The winters in Montreal may be long and snowy and dark, but the summers are warm and joyous and filled to bursting with festivals that draw many tourists to the city. The roads are bad because crooked politicians hire crooked contractors who mix too much water into their cement, but there’s a metro which makes it easy to get around, and which also helps bypass the orange cones always present due to perpetual construction. The city is falling apart, and has been for years. Urgent repairs of hundred year old water mains and collapsing overpasses go on alongside the construction of luxurious condos that only foreign investors and Airbnb profiteers can afford to buy. 

The hardest thing about living in Montreal, though, is the blue waves of hatred which emanate from the rest of the province, which would rather Montreal (and its strange, diverse, bilingual residents) simply cease to exist. It is indeed a sad day when every proud Montreal anglophone or allophone comes to the realization that they belong nowhere, as their home is in a province that doesn’t want them, and that their country has long ago given up on regaining custody of its loved but misplaced child.

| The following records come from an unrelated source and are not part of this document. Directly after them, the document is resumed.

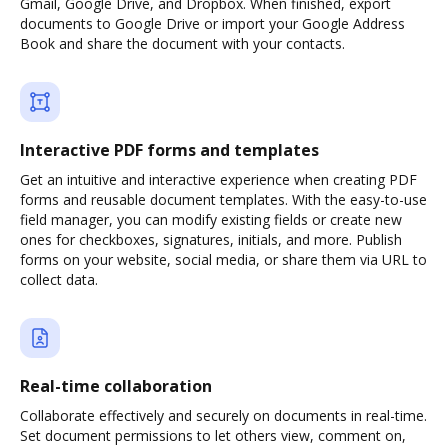
Gmail, Google Drive, and Dropbox. When finished, export
documents to Google Drive or import your Google Address
Book and share the document with your contacts.
Interactive PDF forms and templates
Get an intuitive and interactive experience when creating PDF
forms and reusable document templates. With the easy-to-use
field manager, you can modify existing fields or create new
ones for checkboxes, signatures, initials, and more. Publish
forms on your website, social media, or share them via URL to
collect data.
Real-time collaboration
Collaborate effectively and securely on documents in real-time.
Set document permissions to let others view, comment on,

Jonah had realized these things years ago. He was a truth-seeker, like his name-sake. Truth-seeking was an ugly business, but he just couldn’t stand to let the politicians and other people of power spin his eyes shut while they danced around waving flashy signs proclaiming their own greatness. They would get away with their crimes, their back-room deals, their exploitation, their self-serving lies, he knew that...but there was no reason he should stick his head in the sand and pretend it wasn’t happening, which was what most people seemed to do, as far as he could tell.

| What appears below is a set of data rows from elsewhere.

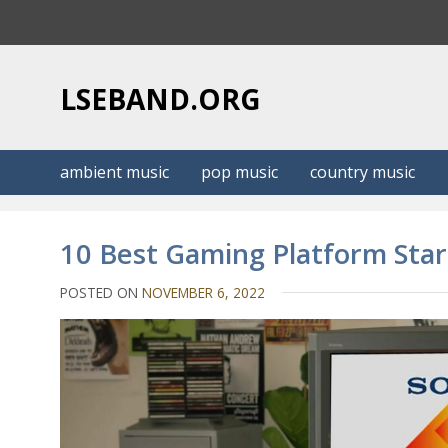
S
k
i
p
LSEBAND.ORG
t
o
c
ambient music
pop music
country music
o
n
t
10 Best Gaming Platform Sta
e
n
POSTED ON
NOVEMBER 6, 2022
t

There were, of course, others like himself, who also sought out the truth instead of taking a grain of it and using it to grow lies...but it was hard to live in the real world, which seemed to offer no solace or comfort. Many of the friends Jonah had grown up with had moved to Toronto or Vancouver or elsewhere, hoping for acceptance and prosperity and, tired, above all, of being blamed for ‘the decline of the French language’. If the erasure of English street names, the closure of English schools, and the removal of English from road signs was anything to go on, it was English which was on the decline, not French. There was even a special type of police called the language police tasked with going around and measuring the English on commercial signs, and ensuring that it was only half the size of the French text. They also issued tickets to restaurants who used non-French words on their menus, such as ‘pasta’, or ‘espresso’. Somehow, though, it was never enough. There was always some fresh wound, some new study that was used as proof that stricter measures were needed to control the spread of the evil, insidious English language and by default, the anglophone community that was no doubt responsible for the decline of French.

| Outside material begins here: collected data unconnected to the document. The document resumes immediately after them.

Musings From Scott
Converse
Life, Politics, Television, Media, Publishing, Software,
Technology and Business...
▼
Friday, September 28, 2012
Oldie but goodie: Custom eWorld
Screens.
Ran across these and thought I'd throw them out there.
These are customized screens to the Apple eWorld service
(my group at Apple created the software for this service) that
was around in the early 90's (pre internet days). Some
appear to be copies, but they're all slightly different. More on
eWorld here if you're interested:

It was all very tiring, and he didn’t blame them for leaving. It was also hard to find work, here, with the discrimination which was rampant, even when it came to invisible minorities who spoke French fairly well, like himself. He knew he was fortunate to at least be considered ‘white’, but even so, with his Jewish last name and the fact that he clearly wasn’t a francophone, he had never once been hired by a French Canadian during his working career, which had lasted more than a decade and had consisted of many different types of jobs. He had given up on applying for jobs posted in French only, since he had long ago realized that was an exercise in futility. He hoped to one day bypass this issue by means of his pen.

‘Ah, Montreal,’ thought Jonah, ‘your storied history and your diversity and your joie de vivre is what keeps us here, and keeps us going...but what happens when the river of blue overtakes us, erasing us, drowning us? Will you sink like the Titanic? Will tourists still flock to your shores?' Tears stung Jonah’s eyes as he looked out over Saint Denis street once again. It was now dark, and the bar was starting to buzz as the cinq à sept crowd streamed in, ready to put the day behind them. Celine Dion’s ‘My Heart Will Go On’ played in the background.